== GOAL OF THE EXERCISE ==
The response should be a faithful copy of every record, with nothing left out.

== EXERCISE INPUT ==
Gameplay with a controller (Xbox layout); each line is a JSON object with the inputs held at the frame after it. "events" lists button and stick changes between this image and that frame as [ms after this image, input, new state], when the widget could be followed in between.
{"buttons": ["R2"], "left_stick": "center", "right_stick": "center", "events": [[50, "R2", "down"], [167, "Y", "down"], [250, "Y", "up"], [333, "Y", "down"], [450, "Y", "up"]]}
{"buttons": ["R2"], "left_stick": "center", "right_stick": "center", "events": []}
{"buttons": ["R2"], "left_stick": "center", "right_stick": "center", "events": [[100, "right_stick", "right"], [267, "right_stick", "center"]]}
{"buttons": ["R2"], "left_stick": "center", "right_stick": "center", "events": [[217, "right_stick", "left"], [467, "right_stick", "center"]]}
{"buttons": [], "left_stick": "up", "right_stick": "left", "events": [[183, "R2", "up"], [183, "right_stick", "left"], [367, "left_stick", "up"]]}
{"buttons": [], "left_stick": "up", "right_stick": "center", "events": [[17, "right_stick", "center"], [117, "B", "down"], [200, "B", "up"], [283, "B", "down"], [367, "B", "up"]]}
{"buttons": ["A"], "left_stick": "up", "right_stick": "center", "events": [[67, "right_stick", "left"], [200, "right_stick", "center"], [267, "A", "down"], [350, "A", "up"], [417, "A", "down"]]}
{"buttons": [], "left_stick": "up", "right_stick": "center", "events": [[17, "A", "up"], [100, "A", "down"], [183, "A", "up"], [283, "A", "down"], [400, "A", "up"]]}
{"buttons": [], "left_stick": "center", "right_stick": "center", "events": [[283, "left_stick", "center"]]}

== YOUR RESPONSE ==
Gameplay with a controller (Xbox layout); each line is a JSON object with the inputs held at the frame after it. "events" lists button and stick changes between this image and that frame as [ms after this image, input, new state], when the widget could be followed in between.
{"buttons": ["R2"], "left_stick": "center", "right_stick": "center", "events": [[50, "R2", "down"], [167, "Y", "down"], [250, "Y", "up"], [333, "Y", "down"], [450, "Y", "up"]]}
{"buttons": ["R2"], "left_stick": "center", "right_stick": "center", "events": []}
{"buttons": ["R2"], "left_stick": "center", "right_stick": "center", "events": [[100, "right_stick", "right"], [267, "right_stick", "center"]]}
{"buttons": ["R2"], "left_stick": "center", "right_stick": "center", "events": [[217, "right_stick", "left"], [467, "right_stick", "center"]]}
{"buttons": [], "left_stick": "up", "right_stick": "left", "events": [[183, "R2", "up"], [183, "right_stick", "left"], [367, "left_stick", "up"]]}
{"buttons": [], "left_stick": "up", "right_stick": "center", "events": [[17, "right_stick", "center"], [117, "B", "down"], [200, "B", "up"], [283, "B", "down"], [367, "B", "up"]]}
{"buttons": ["A"], "left_stick": "up", "right_stick": "center", "events": [[67, "right_stick", "left"], [200, "right_stick", "center"], [267, "A", "down"], [350, "A", "up"], [417, "A", "down"]]}
{"buttons": [], "left_stick": "up", "right_stick": "center", "events": [[17, "A", "up"], [100, "A", "down"], [183, "A", "up"], [283, "A", "down"], [400, "A", "up"]]}
{"buttons": [], "left_stick": "center", "right_stick": "center", "events": [[283, "left_stick", "center"]]}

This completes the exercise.